Could our Founding Fathers -- sober and saintly chaps to a man -- ever conceive of the First Amendment being used as a defense for calling public servants "douche bags"?

Just kidding. Those guys called each other names that would make a rapper blush. Thomas Jefferson excused John Adams of being, uh, transgendered while Benjamin Franklin was called a "whoremonger" so often he could have had the word copyrighted and put on T-shirts.

Of course, the Founding Fathers were not adolescent girls. (No matter what Jefferson said about Adams.)

The U.S. Second Circuit Court of Appeals in Manhattan feels that's an important distinction. The court upheld a decision April 25 against Avery Doninger, ruling she did not have a constitutional right to call administrators at her high school "douche bags" without consequences.

The New York Daily News reports Doninger, 20, attends college in Connecticut these days, but in 2007, she was a student at Lewis S. Mills High School in in Burlington, Conn., with her own blog.

When school officials refused to allow Jamfest, a battle of the bands, in the school cafeteria, Doninger expressed her displeasure on her personal blog. "Jamfest is canceled due to the douche bags in central office," she blogged.

School officials called that conduct "unbecoming of a class officer" and refused to let her run for senior class secretary. She argued their decision violated her First Amendment rights.

The three-judge panel disagrees, stating Doninger clearly wasn't interested ! in worki ng and playing well with others as a student body officer.

"It was not unreasonable for [Principal Karissa] Niehoff to conclude that Doninger, by posting an incendiary blog post in the midst of an ongoing school controversy, had demonstrated her unwillingness to properly carry out this role," Judge Debra Ann Livingston wrote in a 37-page opinion for the majority.

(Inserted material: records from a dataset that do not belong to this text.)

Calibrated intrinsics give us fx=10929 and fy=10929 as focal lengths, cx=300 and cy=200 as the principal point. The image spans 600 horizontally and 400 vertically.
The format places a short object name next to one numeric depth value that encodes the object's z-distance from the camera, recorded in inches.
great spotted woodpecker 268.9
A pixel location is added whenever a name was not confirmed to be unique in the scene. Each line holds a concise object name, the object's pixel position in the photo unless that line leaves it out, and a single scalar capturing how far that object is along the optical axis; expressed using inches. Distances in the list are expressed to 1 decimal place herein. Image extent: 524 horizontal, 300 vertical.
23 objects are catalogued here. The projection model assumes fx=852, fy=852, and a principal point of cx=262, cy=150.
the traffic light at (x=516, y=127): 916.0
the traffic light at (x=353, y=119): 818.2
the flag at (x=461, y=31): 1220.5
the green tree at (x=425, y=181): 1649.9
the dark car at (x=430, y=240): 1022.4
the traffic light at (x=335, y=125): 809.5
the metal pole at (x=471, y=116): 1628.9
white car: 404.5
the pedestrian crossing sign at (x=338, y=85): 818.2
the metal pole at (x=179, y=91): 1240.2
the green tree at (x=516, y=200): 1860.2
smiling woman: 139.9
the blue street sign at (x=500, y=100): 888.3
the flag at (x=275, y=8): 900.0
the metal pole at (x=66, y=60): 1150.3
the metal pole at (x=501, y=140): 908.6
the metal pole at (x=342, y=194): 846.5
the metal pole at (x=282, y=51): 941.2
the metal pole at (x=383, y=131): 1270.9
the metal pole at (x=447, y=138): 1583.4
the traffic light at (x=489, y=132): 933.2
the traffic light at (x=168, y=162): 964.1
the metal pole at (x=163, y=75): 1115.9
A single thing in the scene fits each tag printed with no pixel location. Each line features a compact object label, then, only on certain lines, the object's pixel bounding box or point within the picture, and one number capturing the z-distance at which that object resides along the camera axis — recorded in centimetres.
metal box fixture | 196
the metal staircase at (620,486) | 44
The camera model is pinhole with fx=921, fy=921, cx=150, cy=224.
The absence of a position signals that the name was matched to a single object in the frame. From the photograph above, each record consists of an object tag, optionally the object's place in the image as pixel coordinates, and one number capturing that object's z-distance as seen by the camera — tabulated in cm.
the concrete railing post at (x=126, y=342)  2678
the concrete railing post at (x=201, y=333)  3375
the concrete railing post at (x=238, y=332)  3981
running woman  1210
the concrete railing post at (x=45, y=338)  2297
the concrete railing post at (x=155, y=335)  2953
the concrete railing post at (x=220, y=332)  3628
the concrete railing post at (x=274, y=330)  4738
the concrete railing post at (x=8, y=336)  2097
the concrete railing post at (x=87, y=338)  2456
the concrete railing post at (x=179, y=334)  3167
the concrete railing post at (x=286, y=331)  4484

Livingston said school officials are not immune from "First Amendment scrutiny."

Nonetheless, she added, "Doninger's behavior was potentially disruptive of student government functions ... and that Doninger was not free to engage in such behavior while serving as a class representative -- a representative charged with working with these very same officials to carry out her responsibilities."

The Daily News reports Doninger and her attorney plan to appeal the decision.